SOURCE PASSAGE

Part of Bearcat’s personality was no doubt forged in the difficult times of his youth when money was scarce for most and helping each other was a must.
bearcat murray book
Bearcat Murray's personality seems reflected in his book.

YORKTON -  When I read a sports book for review I always make an effort to interview the author for a few added insights.

So after finishing Bearcat Murray recently I was looking forward to a chat with the famous former Calgary Flames trainer, only to sadly learn he had died in June.

It would have been really cool for a journalist in Yorkton, Sask. to chat with another hockey hall of famer – there have been a few through the years – but alas that was not possible.

But, what it did do was make the book read rather more significant.

In writing the book Murray provided a book full of stories gleaned from a long life from growing up in Alberta through time as a jockey, working rodeos, working in Estevan to of course years as the familiar trainer of the Calgary Flames. As you might expect such a long and varied life provided Murray with dozens of stories reflecting Prairie life and of course about some of the greats of hockey.

It was always my sense in seeing anything to do with the highly recognizable Murray that he was ‘a good guy,’ and that certainly comes through in his book, which includes input from former players, associates and family, adding an interesting aspect and balance to the story.

Part of Bearcat’s personality was no doubt forged in the difficult times of his youth when money was scarce for most and helping each other was a must.

“Those were lean days for pret’ near everybody,” he related in the book. “We lived about a block and a half from the elevator where my dad worked – there must’ve been six or seven of those elevators in a row. And the train, which ran right by there, would be full of guys riding the boxcars. All of them were from Ontario – doctors, lawyers, business guys, you name it – and they came out west because they could always get work here, on the farms, whether it was harvest or not.

Items listed in a dataset:

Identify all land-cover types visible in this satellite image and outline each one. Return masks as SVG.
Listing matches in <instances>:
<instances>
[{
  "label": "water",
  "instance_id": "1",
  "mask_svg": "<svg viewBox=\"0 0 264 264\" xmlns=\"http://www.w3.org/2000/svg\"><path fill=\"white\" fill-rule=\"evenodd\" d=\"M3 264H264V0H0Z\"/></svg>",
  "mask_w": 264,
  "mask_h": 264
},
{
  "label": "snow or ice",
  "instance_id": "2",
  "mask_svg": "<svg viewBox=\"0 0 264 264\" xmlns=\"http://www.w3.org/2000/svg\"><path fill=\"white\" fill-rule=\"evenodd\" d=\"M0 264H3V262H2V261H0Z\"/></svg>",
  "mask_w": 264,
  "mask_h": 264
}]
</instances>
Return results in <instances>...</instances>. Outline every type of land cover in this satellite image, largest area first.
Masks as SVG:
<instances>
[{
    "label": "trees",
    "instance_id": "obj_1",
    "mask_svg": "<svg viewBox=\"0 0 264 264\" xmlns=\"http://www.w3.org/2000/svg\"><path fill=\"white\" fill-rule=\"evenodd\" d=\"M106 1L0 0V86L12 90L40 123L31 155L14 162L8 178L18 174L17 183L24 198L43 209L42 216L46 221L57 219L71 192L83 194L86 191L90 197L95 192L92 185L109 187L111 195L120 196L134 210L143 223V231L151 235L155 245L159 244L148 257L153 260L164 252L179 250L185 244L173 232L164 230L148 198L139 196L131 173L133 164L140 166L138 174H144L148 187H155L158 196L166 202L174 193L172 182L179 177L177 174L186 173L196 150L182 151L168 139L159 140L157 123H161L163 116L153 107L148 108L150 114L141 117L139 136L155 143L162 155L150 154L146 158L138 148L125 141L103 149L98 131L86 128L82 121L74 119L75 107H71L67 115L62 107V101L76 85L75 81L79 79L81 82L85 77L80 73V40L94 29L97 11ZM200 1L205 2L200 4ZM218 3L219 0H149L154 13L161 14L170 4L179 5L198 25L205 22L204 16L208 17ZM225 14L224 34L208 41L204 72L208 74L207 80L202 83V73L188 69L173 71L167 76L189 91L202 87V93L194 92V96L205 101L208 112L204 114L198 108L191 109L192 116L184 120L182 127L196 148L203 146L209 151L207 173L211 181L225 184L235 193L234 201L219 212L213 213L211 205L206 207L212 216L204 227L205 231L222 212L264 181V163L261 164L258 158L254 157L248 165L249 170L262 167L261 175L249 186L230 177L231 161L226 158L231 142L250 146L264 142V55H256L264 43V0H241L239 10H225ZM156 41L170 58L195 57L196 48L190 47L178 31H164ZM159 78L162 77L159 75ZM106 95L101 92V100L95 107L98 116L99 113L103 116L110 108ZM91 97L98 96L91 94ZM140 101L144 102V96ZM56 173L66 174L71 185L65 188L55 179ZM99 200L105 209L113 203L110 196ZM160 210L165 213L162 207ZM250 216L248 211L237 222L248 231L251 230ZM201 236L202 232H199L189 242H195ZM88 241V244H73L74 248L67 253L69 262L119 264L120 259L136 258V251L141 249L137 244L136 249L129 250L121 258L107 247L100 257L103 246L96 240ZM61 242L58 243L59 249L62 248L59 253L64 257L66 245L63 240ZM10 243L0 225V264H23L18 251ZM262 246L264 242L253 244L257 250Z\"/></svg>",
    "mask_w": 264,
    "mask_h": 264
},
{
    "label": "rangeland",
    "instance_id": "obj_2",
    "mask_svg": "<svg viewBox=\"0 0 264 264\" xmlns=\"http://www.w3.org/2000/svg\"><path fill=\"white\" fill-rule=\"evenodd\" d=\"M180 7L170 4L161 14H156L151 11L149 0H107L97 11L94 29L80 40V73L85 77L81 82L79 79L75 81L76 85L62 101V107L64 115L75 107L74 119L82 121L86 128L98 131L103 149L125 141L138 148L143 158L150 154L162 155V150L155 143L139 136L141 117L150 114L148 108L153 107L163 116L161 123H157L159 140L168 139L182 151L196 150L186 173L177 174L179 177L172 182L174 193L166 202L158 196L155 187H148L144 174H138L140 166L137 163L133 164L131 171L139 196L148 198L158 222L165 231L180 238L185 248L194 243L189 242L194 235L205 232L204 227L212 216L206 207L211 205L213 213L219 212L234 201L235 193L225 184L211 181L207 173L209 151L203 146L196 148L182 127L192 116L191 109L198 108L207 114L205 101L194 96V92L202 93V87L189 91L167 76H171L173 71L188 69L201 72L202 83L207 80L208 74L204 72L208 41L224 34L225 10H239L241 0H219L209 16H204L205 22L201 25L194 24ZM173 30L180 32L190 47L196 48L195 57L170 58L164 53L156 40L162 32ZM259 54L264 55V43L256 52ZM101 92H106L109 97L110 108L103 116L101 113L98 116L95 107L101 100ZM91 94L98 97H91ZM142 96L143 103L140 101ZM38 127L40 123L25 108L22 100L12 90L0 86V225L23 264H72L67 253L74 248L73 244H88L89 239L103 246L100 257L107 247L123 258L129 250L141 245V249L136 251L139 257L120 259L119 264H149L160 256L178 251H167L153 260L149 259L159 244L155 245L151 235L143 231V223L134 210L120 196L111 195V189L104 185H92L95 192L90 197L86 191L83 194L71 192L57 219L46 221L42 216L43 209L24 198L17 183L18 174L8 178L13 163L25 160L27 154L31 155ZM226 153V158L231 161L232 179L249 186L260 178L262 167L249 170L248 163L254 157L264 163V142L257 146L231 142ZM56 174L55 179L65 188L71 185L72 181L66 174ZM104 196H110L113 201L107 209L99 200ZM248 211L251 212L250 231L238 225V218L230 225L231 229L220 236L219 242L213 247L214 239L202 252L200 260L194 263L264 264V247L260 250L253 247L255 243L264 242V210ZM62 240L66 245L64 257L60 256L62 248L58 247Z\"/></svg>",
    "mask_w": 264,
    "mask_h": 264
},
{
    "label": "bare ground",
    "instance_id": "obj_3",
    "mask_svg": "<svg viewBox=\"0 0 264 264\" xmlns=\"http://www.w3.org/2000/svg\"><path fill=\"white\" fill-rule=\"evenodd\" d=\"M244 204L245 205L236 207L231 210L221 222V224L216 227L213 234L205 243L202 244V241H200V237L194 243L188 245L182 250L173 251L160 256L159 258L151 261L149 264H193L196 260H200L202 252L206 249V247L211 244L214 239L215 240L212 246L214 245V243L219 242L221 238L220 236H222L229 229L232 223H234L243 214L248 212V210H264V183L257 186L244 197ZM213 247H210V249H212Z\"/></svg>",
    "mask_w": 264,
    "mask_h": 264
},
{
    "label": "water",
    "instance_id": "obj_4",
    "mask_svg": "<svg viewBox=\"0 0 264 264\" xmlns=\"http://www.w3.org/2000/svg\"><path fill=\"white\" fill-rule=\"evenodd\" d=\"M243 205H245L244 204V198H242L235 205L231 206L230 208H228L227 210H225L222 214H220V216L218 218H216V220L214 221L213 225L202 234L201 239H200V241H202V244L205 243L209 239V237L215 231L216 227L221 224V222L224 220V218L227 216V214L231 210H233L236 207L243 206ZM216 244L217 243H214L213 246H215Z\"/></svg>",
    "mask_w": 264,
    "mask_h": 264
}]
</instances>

WRITTEN PROBLEM 1
Does the Bearcat Murray review agree with each statement? (a) The reviewer interviewed Murray for a few added insights on this book. (b) Murray's father worked at a grain elevator. (c) The book includes input from former players.
WRITTEN PROBLEM 2
Copy everything in the Bearcat Murray review from "bearcat murray book" down to "died in June.".
You won't need the listing.

TASK OUTPUT 1
(a) No: "only to sadly learn he had died in June."
(b) Yes: "We lived about a block and a half from the elevator where my dad worked"
(c) Yes: "which includes input from former players, associates and family"

TASK OUTPUT 2
bearcat murray book
Bearcat Murray's personality seems reflected in his book.

YORKTON -  When I read a sports book for review I always make an effort to interview the author for a few added insights.

So after finishing Bearcat Murray recently I was looking forward to a chat with the famous former Calgary Flames trainer, only to sadly learn he had died in June.